Le Palestinien poursuit : «Il y a aussi des vols, des bagarres parfois, certains reviennent saouls ou drogués. Tous les jours, il y a des problèmes et quand vous dites quelque chose à la sécurité, on vous répond : ‘on est la sécurité, pas la police’ ou ‘si tu n’es pas content, tu peux partir’. J’ai peur pour ma femme. Et quand ça ne va pas, on sort pendant deux heures pour nous calmer et que cela se calme à l’intérieur.»

Les nuits sont courtes pour beaucoup. «Ceux qui sont saouls parlent fort toute la nuit et les agents de sécurité leur disent juste ‘doucement, doucement…’ et quand ils repartent, il y a de nouveau du bruit. Je suis fatigué, raconte un Africain de l’Est de 30 ans, passé par la Libye pendant un an avant de rejoindre l’Italie, la France et le Luxembourg. Mon père et ma sœur sont morts, j’ai été persécuté dans mon pays que j’ai fui il y a quatre ans. On me dit que c’est une chance pour moi d’être ici. C’est quoi ma chance ? Je ne dors pas et je ne me sens pas en sécurité. Je veux aller dans un autre endroit pour reprendre une vie normale étape par étape. Je veux avoir une vraie chance.»

Selon Cassie Adélaïde, de l’ASBL Passerell, «il y a plusieurs personnes vulnérables qui sont à la Shuk et ce n’est pas un accueil adapté à leurs traumatismes. De plus, ils n’ont aucun moyen de faire reconnaître ces vulnérabilités par des professionnels.»

Résultat, beaucoup vivent dans une attente stressante due à l’incertitude entourant leur sort. «On m’a dit que je suis un ‘Dubliner’, que je devais retourner en Italie. Et là, cela fait plus de cinq mois qu’on est là, confie le Palestinien de 40 ans. Luxembourg est une belle ville, les gens sont gentils. Ici, ce n’est pas le Luxembourg. On n’en peut plus d’être à la Shuk.»

Guillaume Chassaing

* Les DPI qui témoignent ici ont souhaité garder l’anonymat.

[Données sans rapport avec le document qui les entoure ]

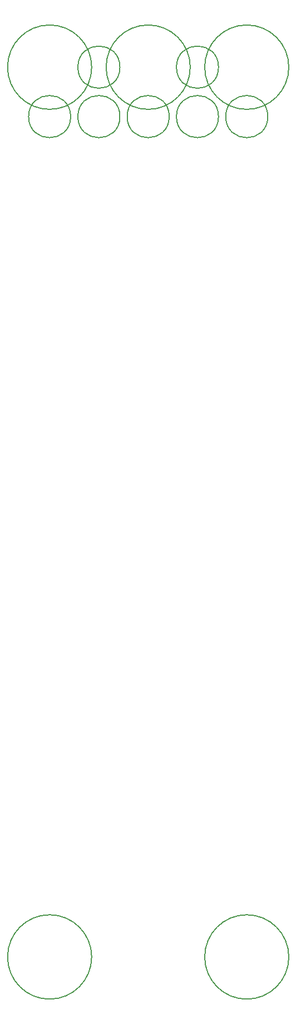
<source format=gbr>
%TF.GenerationSoftware,KiCad,Pcbnew,7.0.6-7.0.6~ubuntu22.04.1*%
%TF.CreationDate,2023-08-02T18:39:05+01:00*%
%TF.ProjectId,working,776f726b-696e-4672-9e6b-696361645f70,rev?*%
%TF.SameCoordinates,Original*%
%TF.FileFunction,Other,Comment*%
%FSLAX46Y46*%
G04 Gerber Fmt 4.6, Leading zero omitted, Abs format (unit mm)*
G04 Created by KiCad (PCBNEW 7.0.6-7.0.6~ubuntu22.04.1) date 2023-08-02 18:39:05*
%MOMM*%
%LPD*%
G01*
G04 APERTURE LIST*
%ADD10C,0.150000*%
G04 APERTURE END LIST*
D10*
%TO.C,H13*%
X10700000Y60000000D02*
G75*
G03*
X10700000Y60000000I-3200000J0D01*
G01*
%TO.C,H2*%
X21400000Y-67500000D02*
G75*
G03*
X21400000Y-67500000I-6400000J0D01*
G01*
%TO.C,H12*%
X3200000Y60000000D02*
G75*
G03*
X3200000Y60000000I-3200000J0D01*
G01*
%TO.C,H5*%
X21400000Y67500000D02*
G75*
G03*
X21400000Y67500000I-6400000J0D01*
G01*
%TO.C,H4*%
X6400000Y67500000D02*
G75*
G03*
X6400000Y67500000I-6400000J0D01*
G01*
%TO.C,H10*%
X-11800000Y60000000D02*
G75*
G03*
X-11800000Y60000000I-3200000J0D01*
G01*
%TO.C,H1*%
X-8600000Y-67500000D02*
G75*
G03*
X-8600000Y-67500000I-6400000J0D01*
G01*
%TO.C,H3*%
X-8600000Y67500000D02*
G75*
G03*
X-8600000Y67500000I-6400000J0D01*
G01*
%TO.C,H14*%
X18200000Y60000000D02*
G75*
G03*
X18200000Y60000000I-3200000J0D01*
G01*
%TO.C,H15*%
X-4300000Y67500000D02*
G75*
G03*
X-4300000Y67500000I-3200000J0D01*
G01*
%TO.C,H16*%
X10700000Y67500000D02*
G75*
G03*
X10700000Y67500000I-3200000J0D01*
G01*
%TO.C,H11*%
X-4300000Y60000000D02*
G75*
G03*
X-4300000Y60000000I-3200000J0D01*
G01*
%TD*%
M02*

</source>
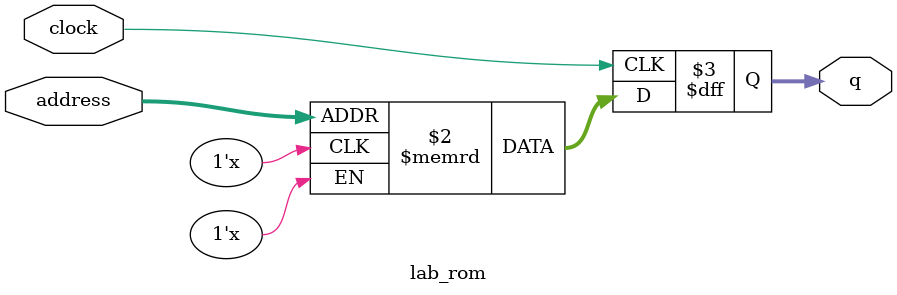
<source format=sv>
module lab_rom (
	input logic clock,
	input logic [14:0] address,
	output logic [2:0] q
);

logic [2:0] memory [0:19199] /* synthesis ram_init_file = "./lab/lab.COE" */;

always_ff @ (posedge clock) begin
	q <= memory[address];
end

endmodule

</source>
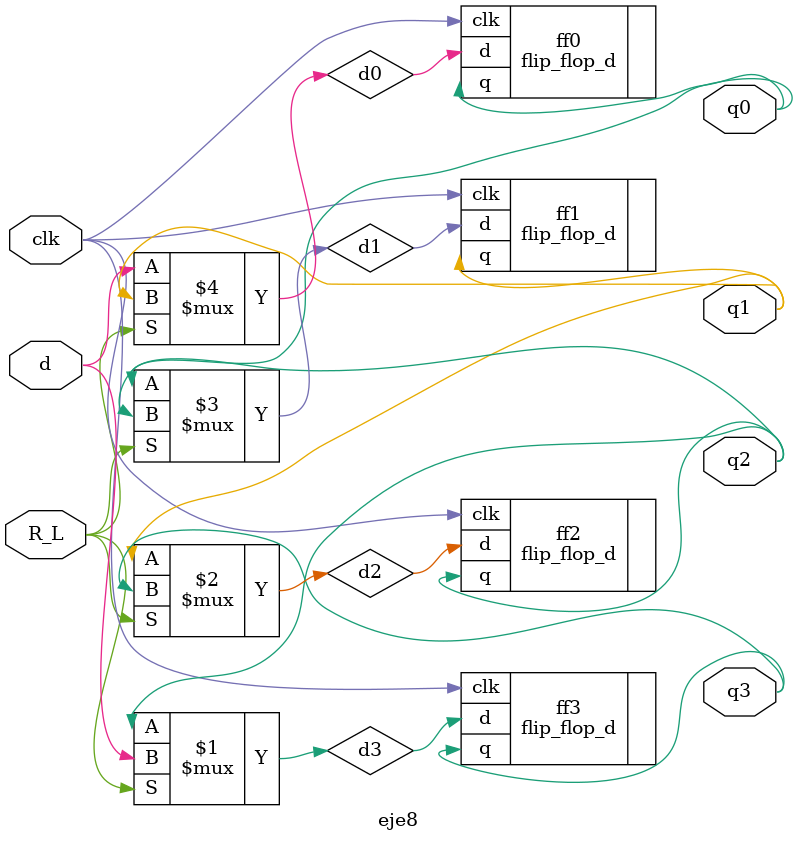
<source format=v>
module eje8(
  input d,
  input clk,
  input R_L, // 1 desp der, 0 desp izq
  output q3,
  output q2,
  output q1,
  output q0
);

wire d3, d2, d1, d0;

assign d3 = R_L? d : q2;
assign d2 = R_L? q3 : q1;
assign d1 = R_L? q2 : q0;
assign d0 = R_L? q1 : d;

flip_flop_d ff3(.clk(clk), .d(d3), .q(q3));
flip_flop_d ff2(.clk(clk), .d(d2), .q(q2));
flip_flop_d ff1(.clk(clk), .d(d1), .q(q1));
flip_flop_d ff0(.clk(clk), .d(d0), .q(q0));


endmodule
</source>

Jean Asselborn : « On peut faire mieux »

«On ne considère pas les gens comme des criminels et ils ne sont pas en prison à la Shuk, avance Jean Asselborn, ministre des Affaires étrangères et européennes, de l’Immigration et de l’Asile. Les contrôles sont rigoureux pour la sécurité de tous ceux qui sont à la Shuk, pour éviter qu’il y ait de l’alcool et des drogues à l’intérieur. Les bagarres sont extrêmement rares. Concernant les vols, il y a des casiers où ils peuvent ranger leurs affaires et chacun doit faire attention à ses effets personnels. La direction, les agents sociaux et les agents de sécurité sont à l’écoute des DPI.»

Et concernant l’accès aux soins ? «Je suis très favorable à une présence médicale à la Shuk, répond Jean Asselborn. Nous travaillons pour qu’une infirmière soit présente sur place.» Il poursuit en reconnaissant qu’ «il arrive que des personnes vulnérables soient à la Shuk, mais il est difficile de les déterminer», avant de souligner que «tous ceux qui sont à la Shuk ne sont pas des personnes vulnérables». «On peut faire mieux», admet Jean Asselborn.

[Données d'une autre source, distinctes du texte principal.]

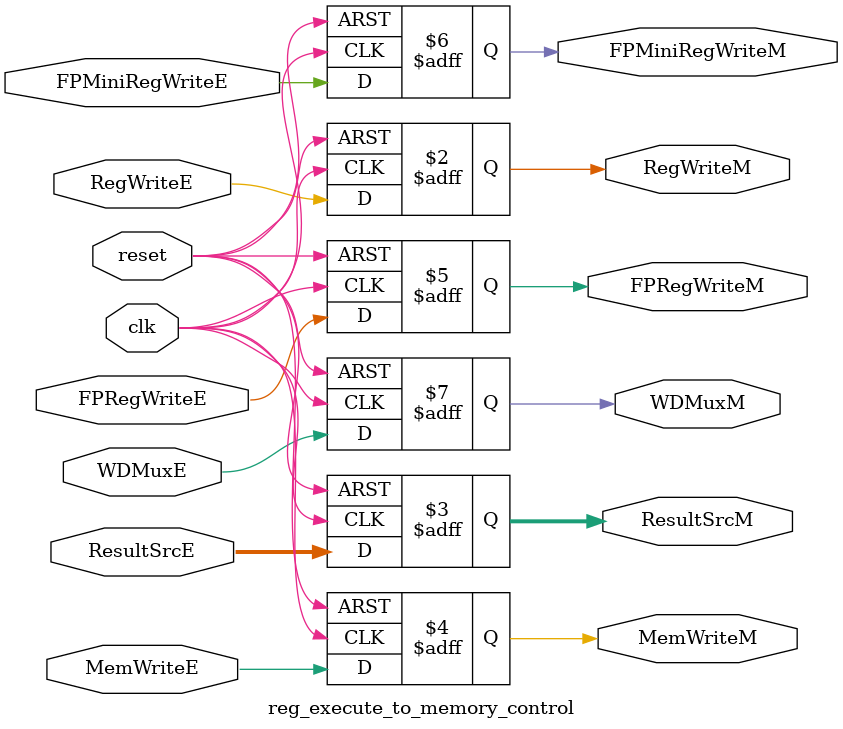
<source format=v>
module reg_execute_to_memory_control(
        input             clk,
        input             reset,

        // --------- CONTROL desde etapa E ---------
        input             RegWriteE,
        input      [1:0]  ResultSrcE,
        input             MemWriteE,
        input FPRegWriteE,  // NUEVO

        // --------- CONTROL hacia etapa M --------
        output reg        RegWriteM,
        output reg [1:0]  ResultSrcM,
        output reg        MemWriteM,
        output reg FPRegWriteM,  // NUEVO

        input FPMiniRegWriteE,  // NUEVO
        output reg FPMiniRegWriteM,  // NUEVO
        input WDMuxE,
        output reg WDMuxM

    );

    always @ (posedge clk or posedge reset) begin
        if (reset) begin
            // CONTROL
            RegWriteM  <= 1'b0;
            ResultSrcM <= 2'b0;
            MemWriteM  <= 1'b0;
            FPRegWriteM <= 0;
            FPMiniRegWriteM <= 0;
            WDMuxM <= 0;

        end
        else begin
            // CONTROL
            RegWriteM  <= RegWriteE;
            ResultSrcM <= ResultSrcE;
            MemWriteM  <= MemWriteE;
            FPRegWriteM <= FPRegWriteE;
            FPMiniRegWriteM <= FPMiniRegWriteE;
            WDMuxM <= WDMuxE;
        end
    end

endmodule

</source>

«La Shuk est une structure provisoire et a été mise en place car à un moment donné il y avait une saturation dans les foyers d’accueil, indique le ministre des Affaires étrangères et européennes, de l’Immigration et de l’Asile. Nous devons trouver un emplacement pour construire une structure définitive de retour digne de ce qu’on doit faire pour les demandeurs de protection internationale.»